On the other hand, the good thing is that there is actually some good acting here. Eli Wallach’s, for one. Boyd’s, for another. Not to mention Sharif’s (and it is so good to hear an actor actually pronounce Samarqand, Tashkent and Yarqand the way they should be pronounced!)
Then, there’s the historical accuracy of the piece. When a film includes (as part of the narration) a sentence about Genghis Khan being the grandfather of the “man who founded the Moghul dynasty in India”, you know this isn’t something you should be expecting to be historically accurate. And it isn’t.
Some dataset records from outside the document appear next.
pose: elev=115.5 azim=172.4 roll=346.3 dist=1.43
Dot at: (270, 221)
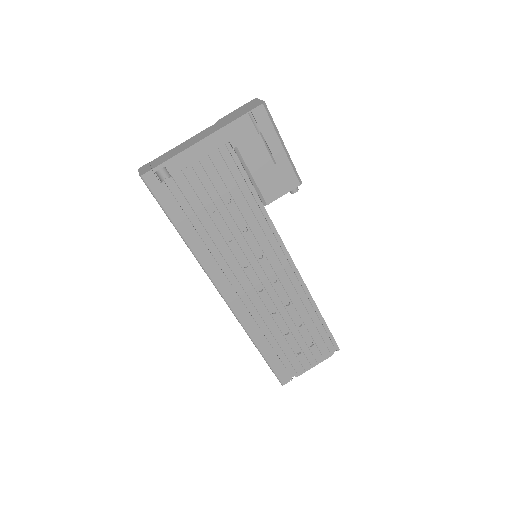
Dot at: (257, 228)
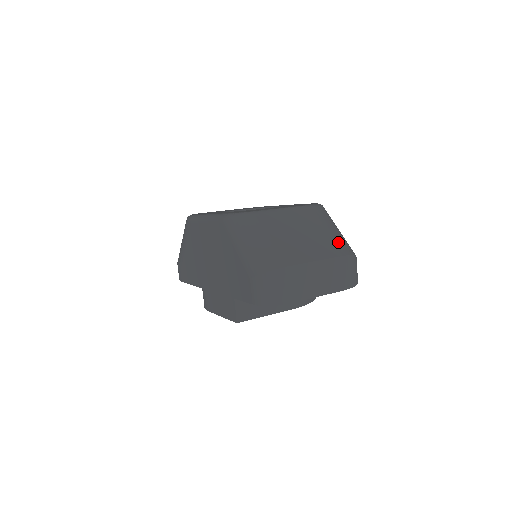
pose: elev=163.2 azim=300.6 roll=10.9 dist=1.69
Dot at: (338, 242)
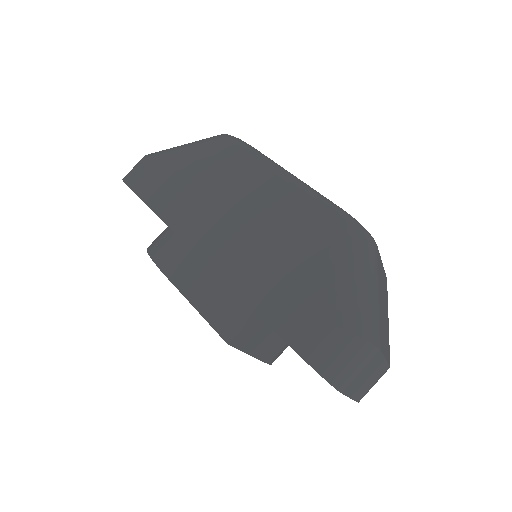
Dot at: occluded
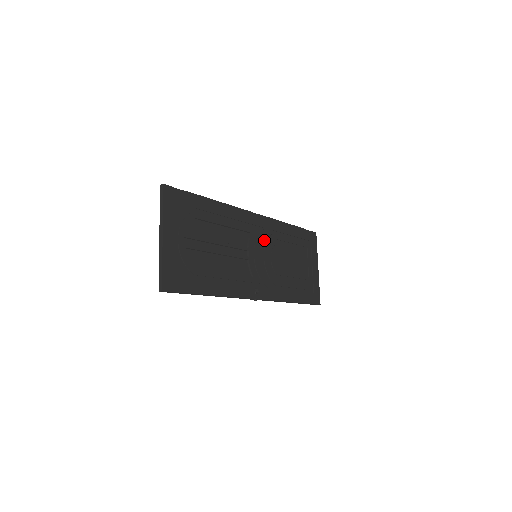
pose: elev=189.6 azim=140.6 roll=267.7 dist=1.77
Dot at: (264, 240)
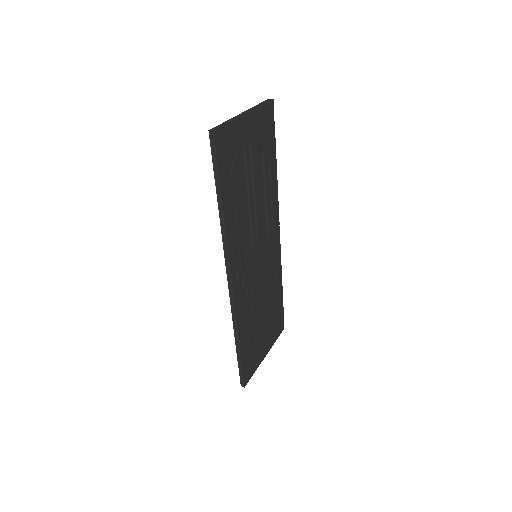
Dot at: (268, 258)
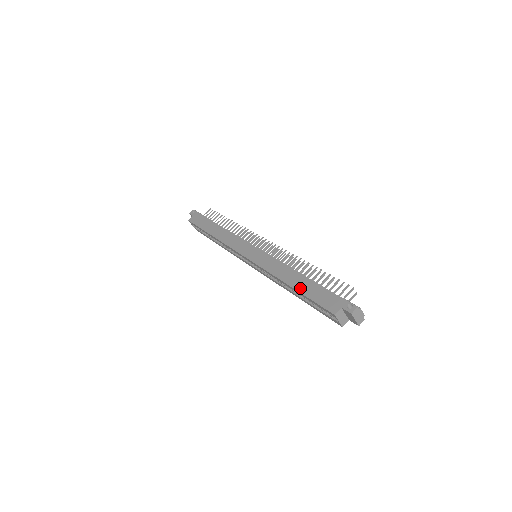
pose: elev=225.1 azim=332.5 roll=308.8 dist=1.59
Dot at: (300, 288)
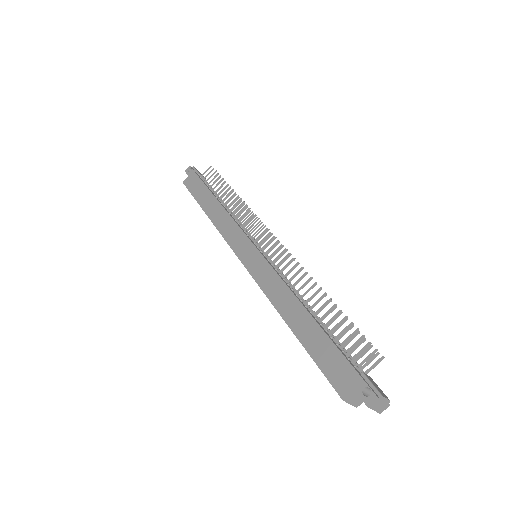
Dot at: (301, 335)
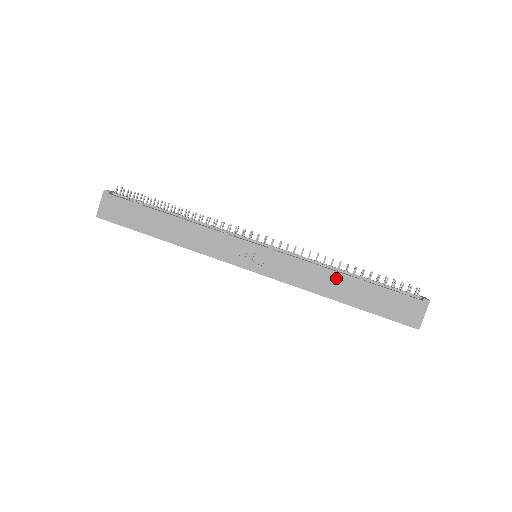
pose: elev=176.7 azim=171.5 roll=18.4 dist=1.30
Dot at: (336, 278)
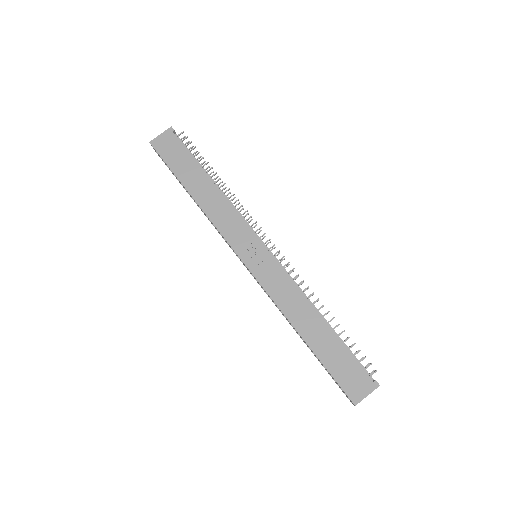
Dot at: (312, 315)
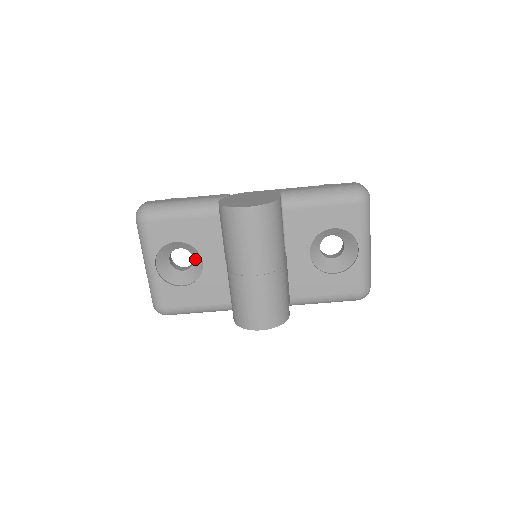
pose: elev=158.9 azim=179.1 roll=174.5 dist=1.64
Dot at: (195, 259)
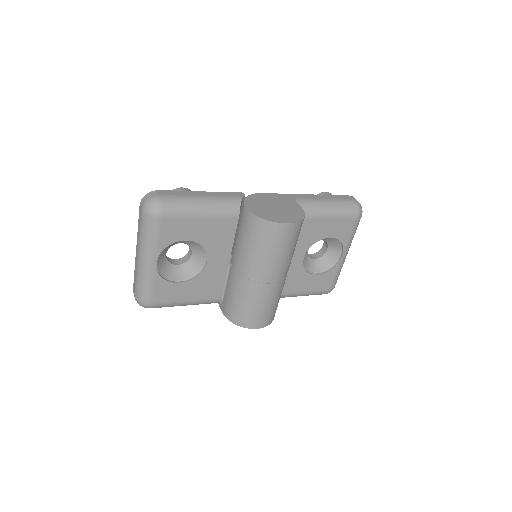
Dot at: (195, 255)
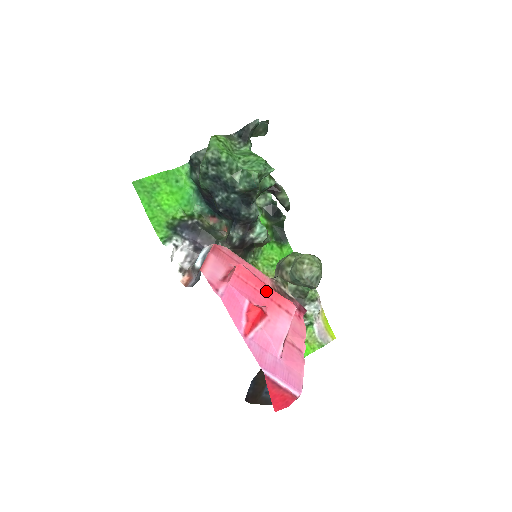
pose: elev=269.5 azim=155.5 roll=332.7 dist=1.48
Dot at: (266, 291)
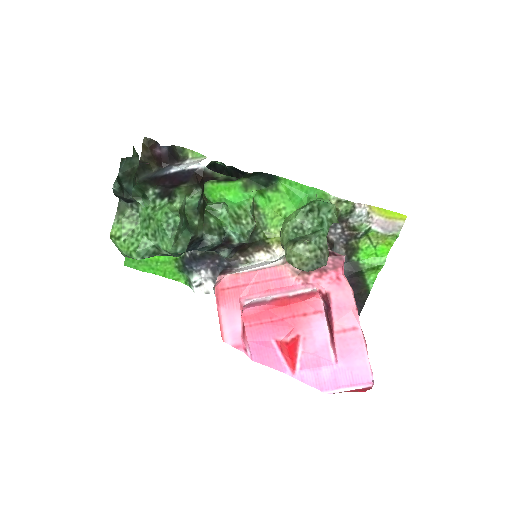
Dot at: (283, 313)
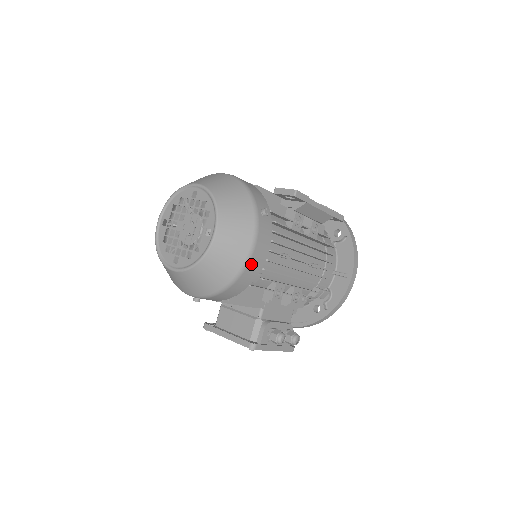
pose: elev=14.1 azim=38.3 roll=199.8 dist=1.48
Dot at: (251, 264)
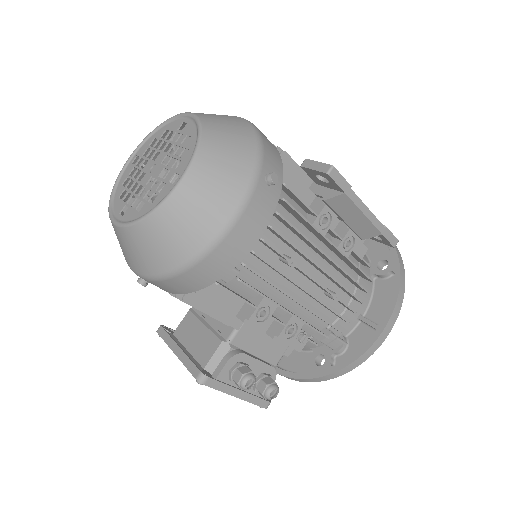
Dot at: (223, 247)
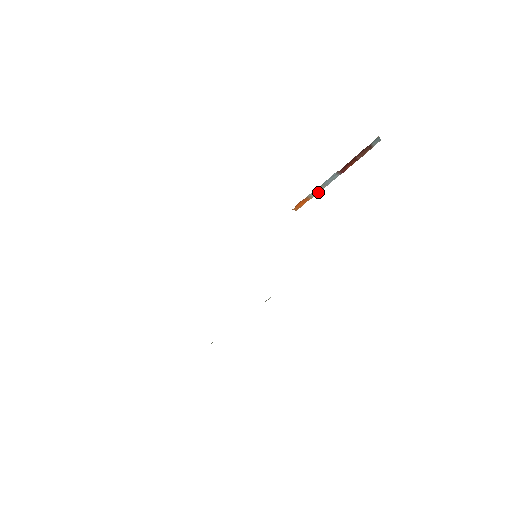
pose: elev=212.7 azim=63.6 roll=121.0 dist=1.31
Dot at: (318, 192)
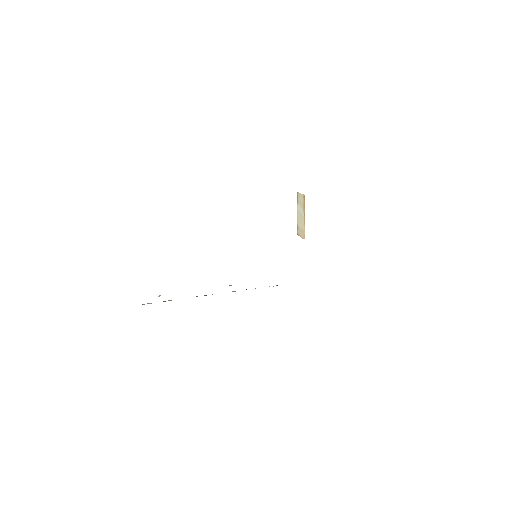
Dot at: occluded
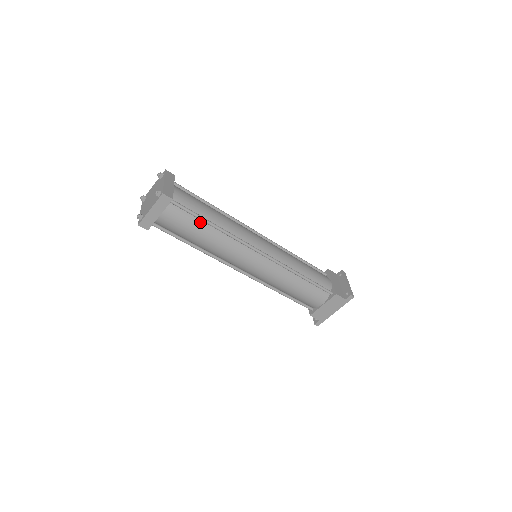
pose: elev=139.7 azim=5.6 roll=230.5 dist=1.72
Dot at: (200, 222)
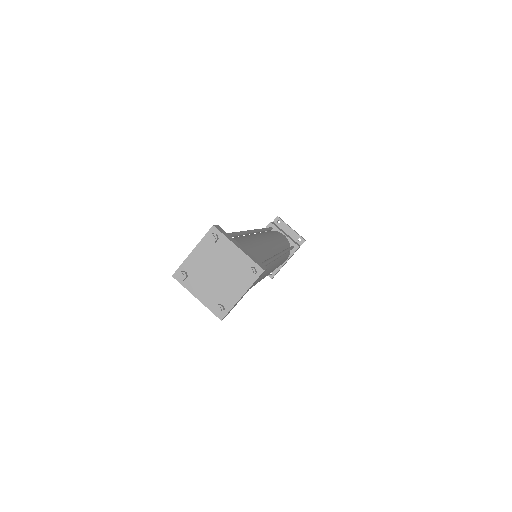
Dot at: occluded
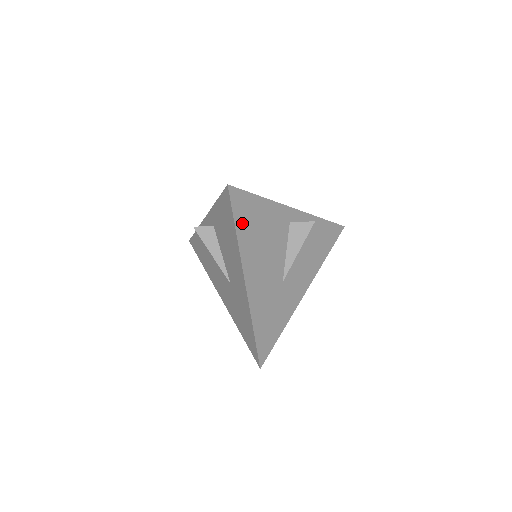
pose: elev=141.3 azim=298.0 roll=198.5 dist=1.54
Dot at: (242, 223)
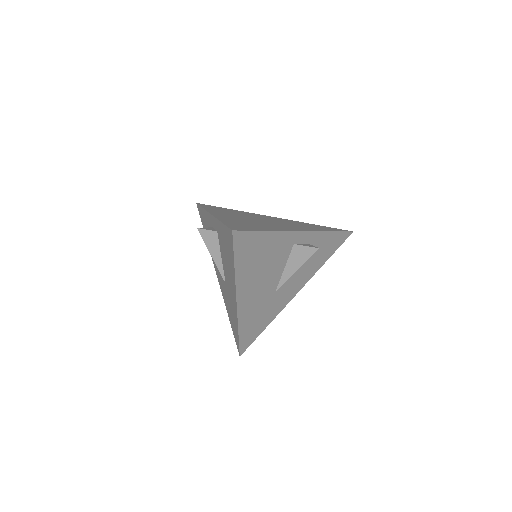
Dot at: (242, 258)
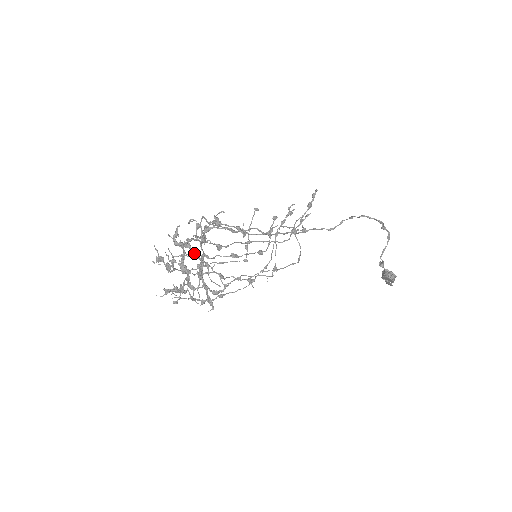
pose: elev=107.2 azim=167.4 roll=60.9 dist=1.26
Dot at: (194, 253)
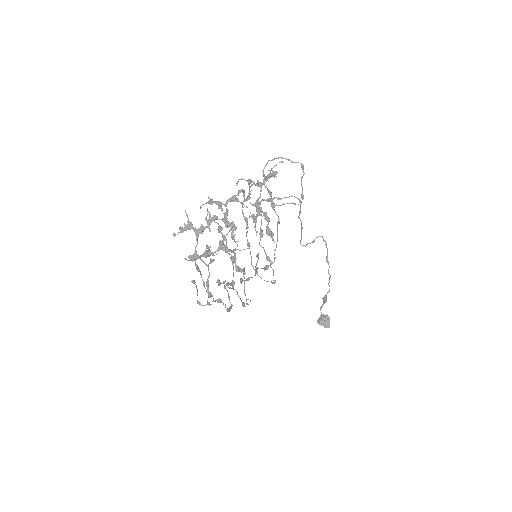
Dot at: (220, 227)
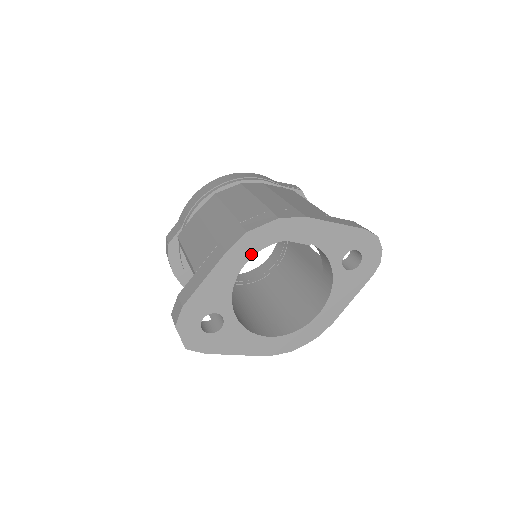
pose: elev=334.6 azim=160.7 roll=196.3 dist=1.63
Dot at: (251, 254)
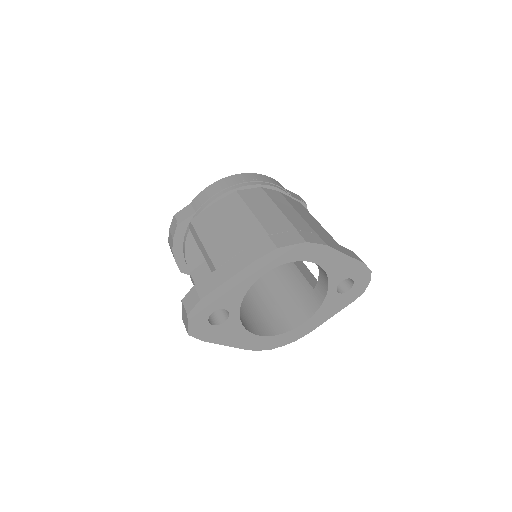
Dot at: (273, 266)
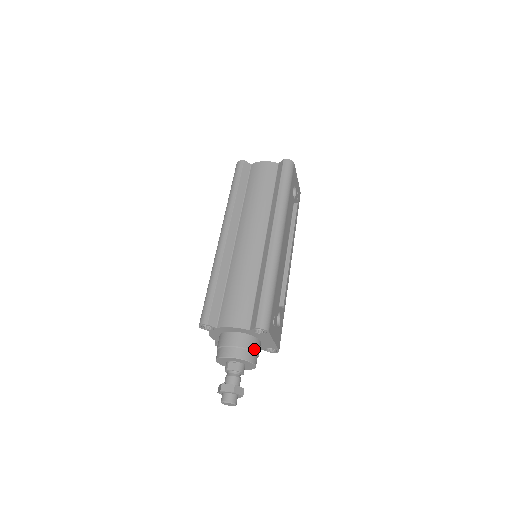
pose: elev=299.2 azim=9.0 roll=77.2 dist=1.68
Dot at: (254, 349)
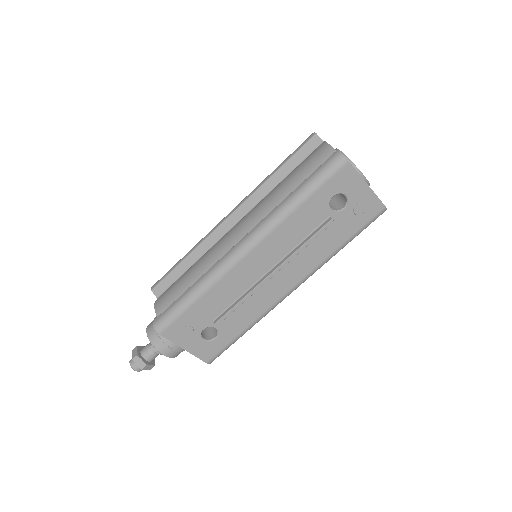
Dot at: (166, 340)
Even if you just skim through the actual story of Genghis Khan’s life, you can see that some of the main elements are there in the film. Börte, for example, and Jamuga, and the legend about the blood clot on Temujin’s palm, or the doubtful paternity of Genghis Khan’s eldest son. Or the Mongol invasion of China.
Somebody, obviously, did spend some time doing some research into Genghis Khan.
Why, then, did they take the ingredients, but make a completely different dish altogether out of it? (And this is something I intend to address in the next post I write) Why did they decide to make Jamuga—who, in real life, started off as a bosom buddy of Temujin’s—his arch enemy? Why did they make Jamuga kidnap and rape Börte, when actually it was Jamuga who had helped Temujin rescue her after she’d been kidnapped by someone else?
On the other hand, the characterization of Temujin/Genghis Khan is well-done. He’s not merely an ambitious and bloodthirsty conqueror (as much of the West generally regarded him back in the 60s), but an amalgam of warrior and unifier of the Mongols (as Mongolia seems to regard him). Also, the script makes an attempt to show other facets of the man’s personality: a loving husband, a good father, a man compassionate to the oppressed. A lot of it may not have been really true of Genghis, but it presents a more interesting, multidimensional picture of the man.
And not terribly interesting, either, once Temujin arrives in China. If they had to distort history so much, why not go the whole hog and change the film into a fabulous swashbuckler, with lots of intrigue and sudden twists and turns? As it is, this is a sad waste of some formidable talent. Including some talent that shouldn’t have been in this film in the first place.